The Hood Maker (2018)

Posted by Mrs Giggles on September 8, 2019 in 3 Oogies, Idiot Box Reviews, Series: Electric Dreams

The Hood Maker (2018) - Electric Dreams Season 1

Main cast: Richard Madden (Agent Ross), Holliday Grainger (Honor), Noma Dumezweni (Senior Agent Okhile), Anneika Rose (Mary), Chris Mayo (Damien Gibbs), Tom Mothersdale (Rathbone), and Richard McCabe (Dr Thaddeus Cutter)
Director: Julian Jarrold

I wasn’t impressed with Richard Madden when he was clean shaven, but give him a stubble and I swear I spent the entirety of this episode gazing into those eyes.

The Hood Maker is the opening episode of Electric Dreams, an anthology series based on Philip K Dick’s stories. This one is loosely based on Mr Dick’s story of the same name, with enough changed to promote an eye-rolling “relevant in the horrible, horrible days of Orange Man Bad” message that ends up making zero sense at all.

Set in a dystopian future, we have a totalitarian government that employ telepathic people, or “Teeps”, to basically mind rape criminals as well as dissidents into submission. For the Teeps, who have colored facial markings here because people watching TV are too stupid to detect nuances and subtlety – this is not a good thing because they relive the often horrifying things they had gleaned in the minds of often very bad people for a long time. Also, they aren’t paid well or even respected, as they are confined to ghettos.

And then, trouble begins when a mysterious person called thee Hood Maker begins disseminating specially-made hoods that protect ordinary humans from being mind probed by people. And then, the Teeps decide to revolt… Thrust into this mess are Agent Ross and a Teep, Honor. To Honor, Ross is a pleasant surprise – unlike other humans, he is infallibly kind and respectful to her, and his mind is also peaceful and quiet, a novelty that she craves in a world where there is little filter against stray thoughts and worse. Is her trust in him well-placed, however, as her people and his begin to clash violently?

The good thing about this episode is the two lead actors. Mr Madden is so pretty, and he plays the woobie Agent Mulder to her more wary Agent Scully very well. The chemistry is sweet and natural, and I personally won’t mind if someone made a TV series about these two characters.

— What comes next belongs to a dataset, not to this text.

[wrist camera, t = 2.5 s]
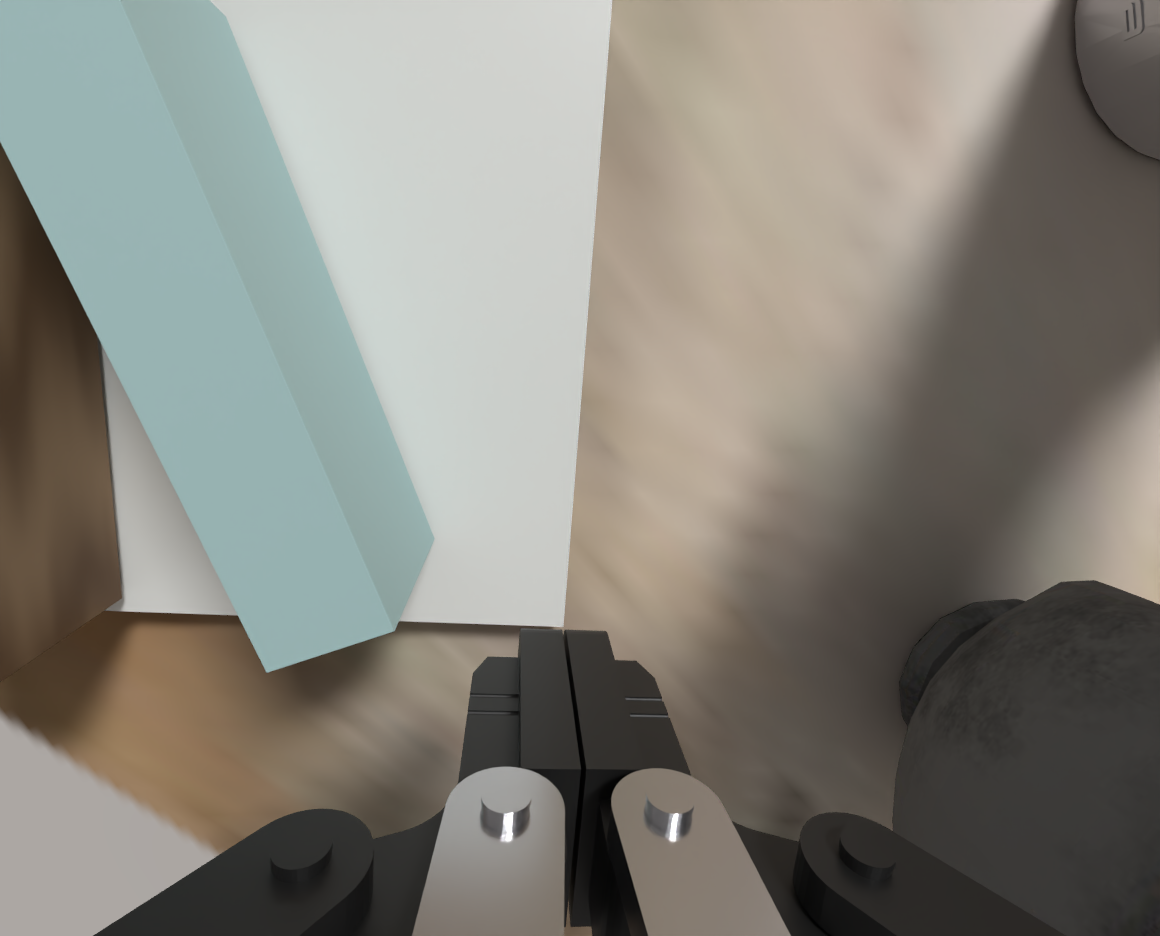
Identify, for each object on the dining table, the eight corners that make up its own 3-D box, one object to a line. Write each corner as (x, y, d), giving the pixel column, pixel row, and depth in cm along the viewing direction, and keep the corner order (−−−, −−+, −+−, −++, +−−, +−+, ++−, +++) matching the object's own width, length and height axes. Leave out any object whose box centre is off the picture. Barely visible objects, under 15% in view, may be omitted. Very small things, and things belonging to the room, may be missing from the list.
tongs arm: (28, -30, 16) (-348, -287, 9) (190, -83, 16) (-65, -379, 9) (308, 577, 20) (195, 709, 13) (436, 535, 20) (387, 647, 13)
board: (611, -39, 18) (617, -63, 17) (561, 610, 22) (563, 626, 21) (-39, -125, 16) (-83, -159, 15) (49, 591, 21) (21, 607, 20)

However, nothing in this re-imagined version of the original story makes sense. Why am I supposed to sympathize with the Teeps again, when they turn out to be a destructive, merciless faction as bad as they claim the oppressors to be? If the episode had let me make up my mind as to which side I would root for – or not – that will be fine, but no, Matthew Graham’s script imagines that the Teeps are the X-Men so I am supposed to blindly root for them. Sorry, what I see here puts me squarely on Team Hoodie – if I were a human in that time, give me a hood STAT.

In fact, the denouement, which is supposed to make me root for Honor, has me actively disliking her for the first time in the entire episode. There is a bigger picture here, a greater good or bad to think about, but she is all about “Oh! Me! It’s all about me!” in a most eye-rolling manner. Give me a break. In that moment, she reveals her cards: if you want her love and affection, you must let her mind-rape you so that there is nothing you can hide from her, even as she is perfectly fine with keeping secrets from you. With such an attitude, that creature can eff off. Seriously, give me a hood.

Also, the basic premise makes little sense. If the Teeps were so powerful in the first place, why aren’t they in charge? Now, you can argue that this same logic, or the lack of it, can apply to anything X-Men, but at least those stories make an effort to say that the mutants are outnumbered, or most are captured and taken into custody when they were kids. Here, though, it boggles the mind as to how the Teeps can read normal people’s mind and yet still live under their tyranny. Surely they can easily outwit the silly humans without breaking a sweat?

Anyway, I am giving this episode three oogies mostly because it’s still watchable despite being fundamentally flawed in so many ways, and the lead actor brings on so much pretty here. Let’s see how the rest of the series will play out.